* [Tasks for this exercise]
a) Answer these questions using the recap of the episode Fix.
(i) What is the name of Camille's roommate at the rehabilitation facility?
(ii) According to Willis, how many of 10 murder victims know their killers?
(iii) Who arrives at the Nash home to usher Camille out?
b) Resume the recap of the episode Fix, picking up after its final sentence.

At the start of Fix, we find Camille covering for Amma who sneaks back inside the pristine Crellin home after an evening of rowdy drinking. A hazy discussion about their 13-year old selves and Camille’s lack of womanly duties ensues, grants a bit of tension all while Amma carries on about wanting to know her sister. Her derisive motives still unclear.

Fix’s present day situations regarding Camille and her hunt for a story on the mysterious murderer in town runs almost parallel to her memories of her stay in a rehabilitation facility. She develops a close relationship with her new teen roommate, Alice, resembling who we know as Amma. Alice also self harms and, like Camille, cannot ease the pain of her family’s disaffection. A bond develops between the two – one of admiration, guidance, confidence, approval, and shared rebellion.

Willis continues to press Wind Gap’s Chief on possible suspects and where they may reside, but Vickery only ignorantly suspects “mexicans” or a trucker, an outsider to the town. Willis assures him they’re crimes of passion and that 9 of 10 murder victims know their killers. As with most small town nonsense, Vickery dismisses him as an outsider himself. His town, his case. As it was obvious in the second episode, Dirt, the people of Wind Gap don’t take kindly to outsiders and that includes federal agents.

Camille is met with a very unwelcome greeting from Natalie’s mother before John Keene’s girlfriend, Ashley Wheeler, needles her way into setting up a discussion between her and grief-stricken paramour. While pit-stopping along the main roads for her fix of vodka, she spots Willis and prods him for information, but he graciously lets her know to stay out of his way.

Before Camille interviews Ann’s father, Bob Nash again, she is met by Vickery and his nagging disdain over her penchant for “riling people up”. It’s clear he does not want any further waves or speculation created within the people of Wind Gap. He seems to have his suspects pegged and sees no further prodding necessary.

Bob is still on the defense as Camille asks him questions about Ann, but their conversation pushes further into the speculation surround John Keene. They discuss the Woman in White theory, but Bob is dead set on John being the main suspect as he’s “quiet and keeps to himself”. Adora interrupts them in all of her melodramatic, soft-spoken glory as she shows up to the Nash home to usher Camille out.  She is embarrassed by her daughter’s socially inappropriate behavior. This clearly doesn’t sit well with Camille.

 

“..It’s an aggressive and intriguing scene showcasing the young girl’s inability to feel empathy or be moved by the grotesque at all.”

(Data entries)
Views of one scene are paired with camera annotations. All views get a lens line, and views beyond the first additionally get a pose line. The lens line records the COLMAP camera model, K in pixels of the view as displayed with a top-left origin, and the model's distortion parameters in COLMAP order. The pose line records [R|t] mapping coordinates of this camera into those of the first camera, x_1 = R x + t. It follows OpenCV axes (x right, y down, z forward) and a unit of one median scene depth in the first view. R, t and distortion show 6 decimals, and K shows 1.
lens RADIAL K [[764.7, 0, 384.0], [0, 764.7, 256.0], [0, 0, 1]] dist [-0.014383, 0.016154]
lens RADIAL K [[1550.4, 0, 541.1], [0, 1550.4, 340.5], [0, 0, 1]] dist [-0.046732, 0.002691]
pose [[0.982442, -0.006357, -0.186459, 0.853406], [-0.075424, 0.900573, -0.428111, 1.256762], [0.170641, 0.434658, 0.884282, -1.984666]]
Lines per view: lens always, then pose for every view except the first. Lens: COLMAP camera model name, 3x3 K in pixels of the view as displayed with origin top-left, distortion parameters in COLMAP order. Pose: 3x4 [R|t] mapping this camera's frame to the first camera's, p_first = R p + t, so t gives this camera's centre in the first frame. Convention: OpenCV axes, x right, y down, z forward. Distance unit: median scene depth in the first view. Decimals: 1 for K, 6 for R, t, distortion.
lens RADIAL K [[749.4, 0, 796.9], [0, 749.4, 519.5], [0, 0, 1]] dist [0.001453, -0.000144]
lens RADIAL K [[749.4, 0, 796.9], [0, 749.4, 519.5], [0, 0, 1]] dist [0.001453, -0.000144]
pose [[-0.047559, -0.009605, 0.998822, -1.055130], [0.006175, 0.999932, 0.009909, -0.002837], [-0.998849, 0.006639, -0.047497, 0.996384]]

* [Answers to each task]
a)
(i) Alice
(ii) 9
(iii) Adora

b)
 

While angrily driving off her irritation with more vodka and loud music, and becoming slightly unraveled as the hour moves forward, Camille spots Amma rollerskating around town and follows her to Preaker Farms, the family owned slaughter-house. Inside one of the pen houses Camille finds Amma watching the piglets feeding and then going out back with one of the workers, a blank, yet slightly coy look on her face. It’s an aggressive and intriguing scene showcasing the young girl’s inability to feel empathy or be moved by the grotesque at all.

Vickery visits Adora, as he is the one who tipped her off about Camille visiting Bob Nash. Adora plays the victim game, seeking sympathy for knowing those girls as their tutor and suffering emotionally for her loss. Vickery is Adora reprimands Amma for being out past curfew and warns her to stay away from Camille, as she shouldn’t want to be like her, she’s dangerous.

Camille visits Ashley and John, with Ashley happily playing the cheerleading hostess. She is clearly one of those in town who wants the 15-minutes of fame. With some he-said, she-said about Bob Nash, John goes on the defense about his closeness with his sister. He states people in town think they know everything about someone, but know nothing at all. He blames Wind Gap, that someone in Wind Gap killed his sister. Camille leaves her number after he becomes upset and has to step away.

Back at the Crellin home, Amma cruises around the porch while Adora trims the rose bushes (in her heels, I might add). As soon as Camille arrives and confronts her for interrupting the earlier interview with Ann’s father. Adora cuts herself on a thorn while bickering with Camille, cutting the argument short with an Oscar-worthy performance.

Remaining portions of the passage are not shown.